== Work item ==
Return the lines of the listing below exactly as they appear, beginning at the one with "vfov_deg: 63.4" and stopping after the one with "focal_mm: 19.35"; do not include pictures.

== Data ==

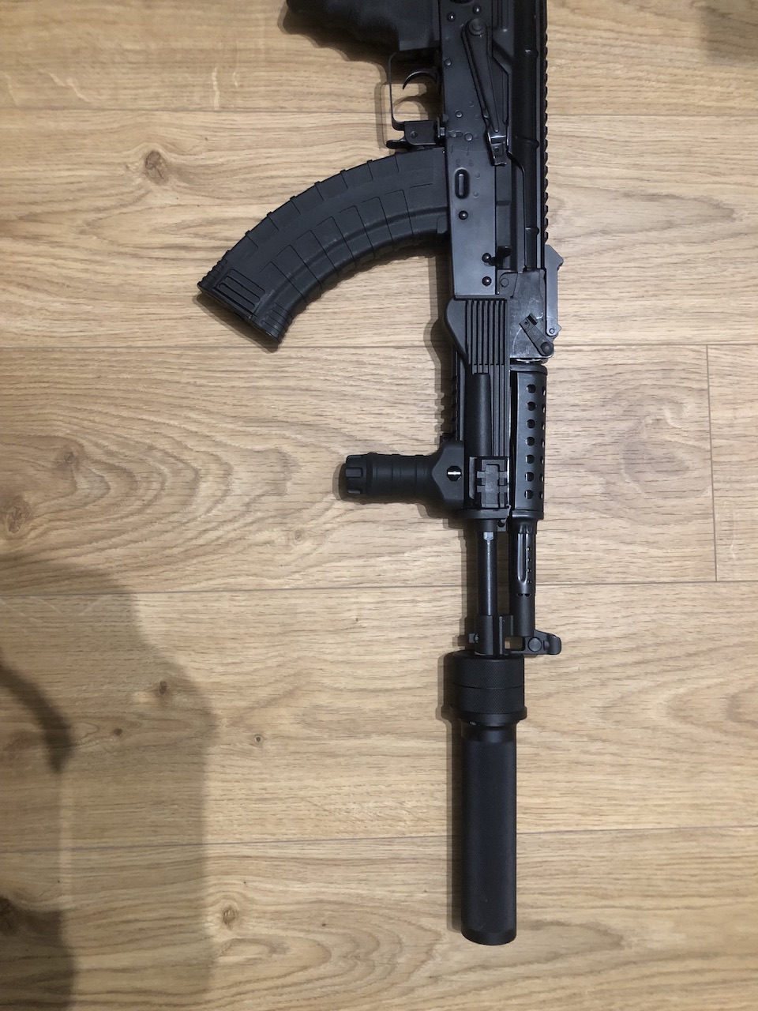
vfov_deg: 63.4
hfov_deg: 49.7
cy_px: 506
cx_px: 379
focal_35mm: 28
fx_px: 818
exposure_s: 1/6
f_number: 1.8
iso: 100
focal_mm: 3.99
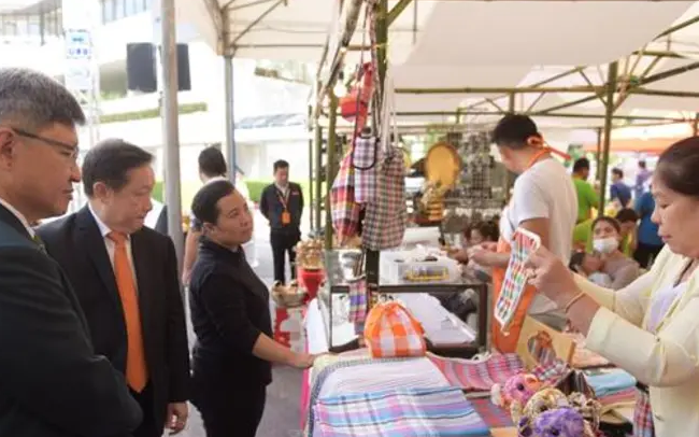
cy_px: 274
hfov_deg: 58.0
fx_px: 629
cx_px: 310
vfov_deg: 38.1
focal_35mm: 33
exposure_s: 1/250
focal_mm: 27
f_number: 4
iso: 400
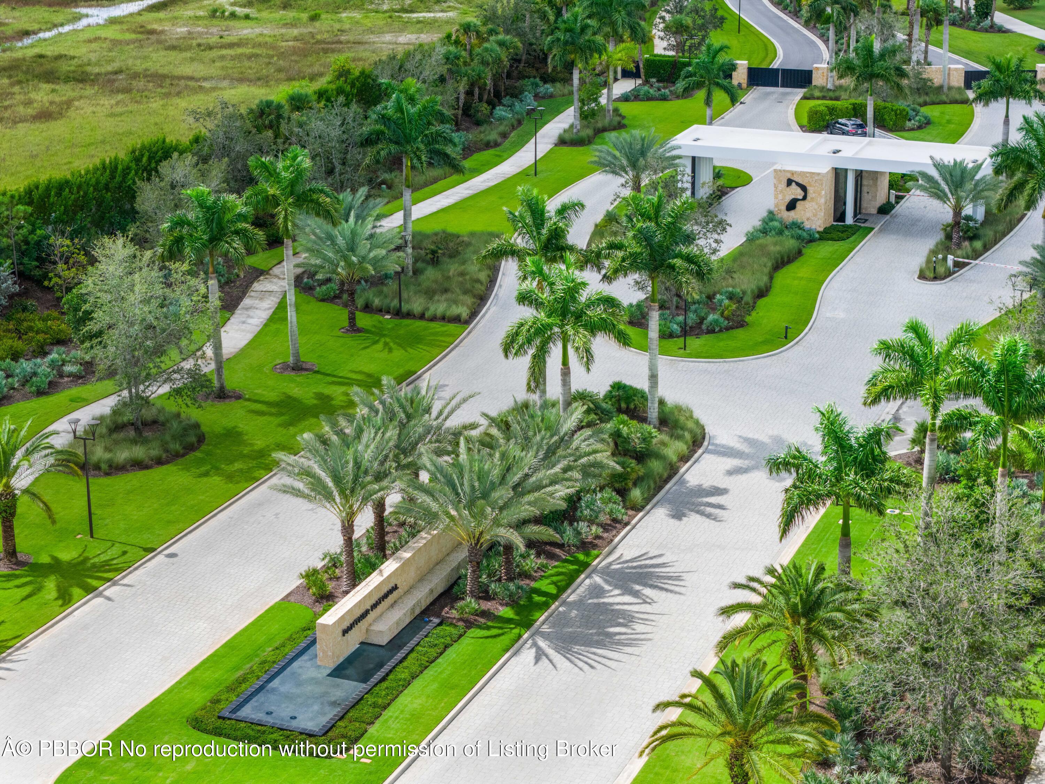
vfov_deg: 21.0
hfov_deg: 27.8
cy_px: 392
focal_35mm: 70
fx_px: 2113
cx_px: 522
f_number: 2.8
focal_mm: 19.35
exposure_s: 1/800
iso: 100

==

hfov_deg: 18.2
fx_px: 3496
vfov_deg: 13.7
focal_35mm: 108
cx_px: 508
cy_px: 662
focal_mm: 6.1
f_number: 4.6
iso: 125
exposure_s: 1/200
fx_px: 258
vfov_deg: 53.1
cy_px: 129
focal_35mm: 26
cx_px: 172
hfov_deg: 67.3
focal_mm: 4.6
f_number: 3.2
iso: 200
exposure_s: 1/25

== Response ==
vfov_deg: 63.4
hfov_deg: 49.7
cy_px: 506
cx_px: 379
focal_35mm: 28
fx_px: 818
exposure_s: 1/6
f_number: 1.8
iso: 100
focal_mm: 3.99
cy_px: 274
hfov_deg: 58.0
fx_px: 629
cx_px: 310
vfov_deg: 38.1
focal_35mm: 33
exposure_s: 1/250
focal_mm: 27
f_number: 4
iso: 400
vfov_deg: 21.0
hfov_deg: 27.8
cy_px: 392
focal_35mm: 70
fx_px: 2113
cx_px: 522
f_number: 2.8
focal_mm: 19.35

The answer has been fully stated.